Games. He thought it was a game. He thought my terror was some pathetic attempt to manipulate him. The realization twisted a knife in my already broken heart. I was no longer worthy of his understanding. I was no longer even worthy of my own pain.
I couldn't meet his eyes. I would curl into myself, a small, trembling ball in the corner of the lavish bedroom, hugging my knees to my chest as if to protect the last vestiges of my dignity.
My refusal, my visceral rejection, only seemed to fuel his anger. He didn't understand. He couldn't. He saw defiance where there was only trauma. He saw a 'game' where there was only a desperate fight for mental survival.
It all culminated on his birthday. He had been drinking. The air was thick with the scent of expensive whiskey and his simmering frustration. He grabbed me, his fingers digging into my arm, pulling me roughly towards him.

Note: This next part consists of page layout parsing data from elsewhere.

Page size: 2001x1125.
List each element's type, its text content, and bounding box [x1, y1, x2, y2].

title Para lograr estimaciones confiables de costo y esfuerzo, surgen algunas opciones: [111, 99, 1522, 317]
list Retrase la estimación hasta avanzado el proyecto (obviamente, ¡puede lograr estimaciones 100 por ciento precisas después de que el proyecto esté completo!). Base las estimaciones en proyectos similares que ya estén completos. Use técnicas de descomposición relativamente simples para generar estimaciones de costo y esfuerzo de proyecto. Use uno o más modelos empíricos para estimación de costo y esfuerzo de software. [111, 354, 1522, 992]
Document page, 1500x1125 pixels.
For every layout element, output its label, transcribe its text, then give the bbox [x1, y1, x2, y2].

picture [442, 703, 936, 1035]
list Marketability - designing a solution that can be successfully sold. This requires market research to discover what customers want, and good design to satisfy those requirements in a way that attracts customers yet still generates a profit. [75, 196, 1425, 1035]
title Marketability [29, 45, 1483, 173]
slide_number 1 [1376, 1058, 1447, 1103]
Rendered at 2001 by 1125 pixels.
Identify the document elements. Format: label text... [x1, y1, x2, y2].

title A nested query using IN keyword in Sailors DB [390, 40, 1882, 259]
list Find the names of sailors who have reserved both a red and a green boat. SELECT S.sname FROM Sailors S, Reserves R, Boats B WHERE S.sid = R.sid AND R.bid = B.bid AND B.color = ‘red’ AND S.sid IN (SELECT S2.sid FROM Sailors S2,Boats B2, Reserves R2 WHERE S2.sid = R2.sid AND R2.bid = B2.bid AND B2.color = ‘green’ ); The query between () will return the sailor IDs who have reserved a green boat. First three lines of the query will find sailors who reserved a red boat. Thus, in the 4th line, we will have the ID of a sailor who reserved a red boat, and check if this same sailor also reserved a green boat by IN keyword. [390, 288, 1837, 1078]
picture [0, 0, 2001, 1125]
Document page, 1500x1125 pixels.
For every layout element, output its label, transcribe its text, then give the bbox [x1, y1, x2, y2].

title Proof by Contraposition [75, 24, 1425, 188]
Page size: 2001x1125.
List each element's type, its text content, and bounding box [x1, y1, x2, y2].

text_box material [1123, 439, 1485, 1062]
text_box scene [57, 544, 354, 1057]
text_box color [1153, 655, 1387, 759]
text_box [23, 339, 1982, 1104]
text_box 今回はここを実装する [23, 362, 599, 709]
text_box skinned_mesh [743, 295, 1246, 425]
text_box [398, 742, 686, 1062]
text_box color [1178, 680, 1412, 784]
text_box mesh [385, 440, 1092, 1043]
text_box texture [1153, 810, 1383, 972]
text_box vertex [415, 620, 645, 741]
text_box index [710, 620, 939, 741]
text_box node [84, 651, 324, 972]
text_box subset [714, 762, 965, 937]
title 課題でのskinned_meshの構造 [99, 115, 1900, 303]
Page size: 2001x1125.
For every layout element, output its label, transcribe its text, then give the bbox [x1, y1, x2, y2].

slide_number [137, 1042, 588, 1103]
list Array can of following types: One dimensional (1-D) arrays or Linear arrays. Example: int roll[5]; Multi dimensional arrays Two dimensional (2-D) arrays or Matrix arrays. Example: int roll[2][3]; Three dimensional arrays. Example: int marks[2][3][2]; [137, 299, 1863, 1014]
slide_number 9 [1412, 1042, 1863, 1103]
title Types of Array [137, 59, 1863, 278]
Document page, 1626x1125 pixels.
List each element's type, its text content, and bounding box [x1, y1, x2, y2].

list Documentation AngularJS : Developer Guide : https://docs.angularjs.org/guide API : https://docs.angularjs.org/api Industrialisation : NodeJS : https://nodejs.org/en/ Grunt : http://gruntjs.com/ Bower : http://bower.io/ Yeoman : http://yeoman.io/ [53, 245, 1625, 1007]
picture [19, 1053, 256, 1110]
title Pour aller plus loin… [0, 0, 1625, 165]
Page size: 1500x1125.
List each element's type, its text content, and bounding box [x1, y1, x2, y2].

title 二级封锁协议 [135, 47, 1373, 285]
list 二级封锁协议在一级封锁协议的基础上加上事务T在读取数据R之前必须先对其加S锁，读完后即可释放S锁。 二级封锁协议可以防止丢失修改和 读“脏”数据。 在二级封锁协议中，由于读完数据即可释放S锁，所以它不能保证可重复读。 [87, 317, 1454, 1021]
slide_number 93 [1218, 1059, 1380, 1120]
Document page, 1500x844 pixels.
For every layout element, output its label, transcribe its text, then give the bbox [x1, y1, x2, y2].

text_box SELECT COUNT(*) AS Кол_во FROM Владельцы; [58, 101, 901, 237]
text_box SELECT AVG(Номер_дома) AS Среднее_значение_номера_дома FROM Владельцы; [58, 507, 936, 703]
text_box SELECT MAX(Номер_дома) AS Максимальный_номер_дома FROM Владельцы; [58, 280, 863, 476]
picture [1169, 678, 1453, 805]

"Why won't you talk to me, Heather?" His voice was slurred, laced with a dangerous edge. "Why do you act so high and mighty? You used to cling to me. Beg for my attention. What happened to that girl?" He shook me slightly. "Is there someone else? Are you seeing someone outside?"
The absurdity of it was almost comical. Seeing someone outside? I was a prisoner in all but name, watched constantly, barely allowed a moment alone.
"Why won't you be a good girl, Heather?" he repeated, his words a chilling echo of his earlier commands. "It's not that hard."
His grip tightened. His other hand snaked out, tearing at the delicate fabric of my nightgown. The sound of ripping cloth was like a gunshot in the silent room. He pushed me onto the bed, his weight pressing down on me. His mouth crashed onto mine, a brutal, possessive assault. His hands, cold and clinical, moved over my skin.
My mind fractured. The room dissolved. The silk sheets beneath me transformed into the rough, cold metal of a cage. Derek' s face blurred, twisting, shifting, until it was replaced by the leering, cruel faces of my captors. His hands became their hands, tearing, grabbing, violating.
The scars on my skin, those carefully healed marks, felt like they were ripping open again, bleeding fresh. My bones ached, my muscles screamed. I was back there. Back in the darkness. Back in the physical and emotional torture chamber that was my captivity.
I thrashed. I clawed. I screamed, a raw, animal sound that tore from the deepest part of my being. My sanity, so fragile, so painstakingly rebuilt, splintered into a million pieces. All reason, all thought, all 'being a good girl' vanished. There was only pure, unadulterated terror. Only the desperate, searing need to survive.